At (b), it only reuses the KV cache of first chunk.
At (c), it utilizes KV cache of all the chunks, but they aren’t cross-attended. So the output quality becomes really poor.
At (d), paper proposes new method that reuses KV cache of all the chunks and also applies cross-attention with negligible overhead.
Solution
The main problem is that we should apply cross-attention between prefix chunk’s KV cache. And fully doing cross-attention is just the case (a).
In this paper, it starts with a following idea:
If we want to fuse KV-cache-1 and KV-cache-2, we select few(15%) tokens from chunk-1. Apply cross-attention between selected tokens from chunk-1 and all tokens in chunk-2.
If we could select important tokens from chunk-1, we can apply effective cross-attention that outputs KV cache similar to Full re-compute KV cache.
Choosing important tokens
To answer this question, we have to take a look at case (c).
Case (c) outputs poor quality result because its KV cache has huge gap with case (a)‘s KV cache.

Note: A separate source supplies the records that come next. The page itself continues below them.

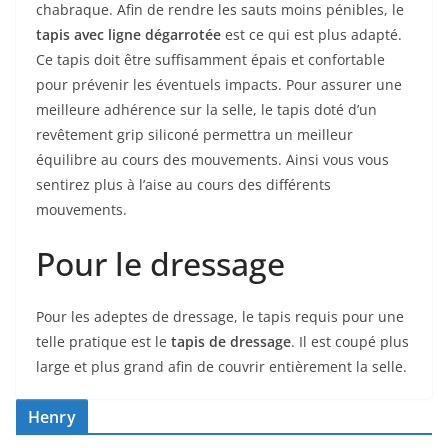
chabraque. Afin de rendre les sauts moins pénibles, le
tapis avec ligne dégarrotée
est ce qui est plus adapté.
Ce tapis doit être suffisamment épais et confortable
pour prévenir les éventuels impacts. Pour assurer une
meilleure adhérence sur la selle, le tapis doté d’un
revêtement grip siliconé permettra un meilleur
équilibre au cours des mouvements. Ainsi vous vous
sentirez plus à l’aise au cours des différents
mouvements.
Pour le dressage
Pour les adeptes de dressage, le tapis requis pour une
telle pratique est le
tapis de dressage
. Il est coupé plus
large et plus grand afin de couvrir entièrement la selle.
Henry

As a result, it doesn’t properly link the meaning between prefix chunks. If you look at attention matrix in figure below, the cross-attention part between prefix chunks are all 0’s.
So the paper came up with the following idea:
We should make the KV-cache similar to full recomputed KV cache. (without fully recomputing)
The term important token means tokens with largest KV deviation. KV deviation means gap between output KV cache and full recomputed KV cache.
Picking tokens that has huge gap between ideal one(full recomputed KV cache), and update via cross-attention will be the solution.
But this doesn’t make sense. To calculate gap between ideal one, we should know the ideal one. Eventually doing full recomputation of KV cache. However, the paper suggests a clever thought:
Tokens with the highest KV deviations on one layer are likely to have the highest KV deviations on the next layer.
As we fuse KV-caches layer by layer, we can measure how much each token’s KV changed at the current layer, and use it as a proxy for the KV deviation at the next layer. Then we can pick the 15% HKVD(Highest KV Deviation) tokens and apply cross-attention.
Pipelining to hide recompute time
As we reuse KV cache, there is a step of loading KV cache to GPU. If we pipeline the KV cache loading and KV cache recompute, then we can hide the recompute time.
The paper suggests selecting 15% of tokens for cross-attention during fusion will hide the recompute time.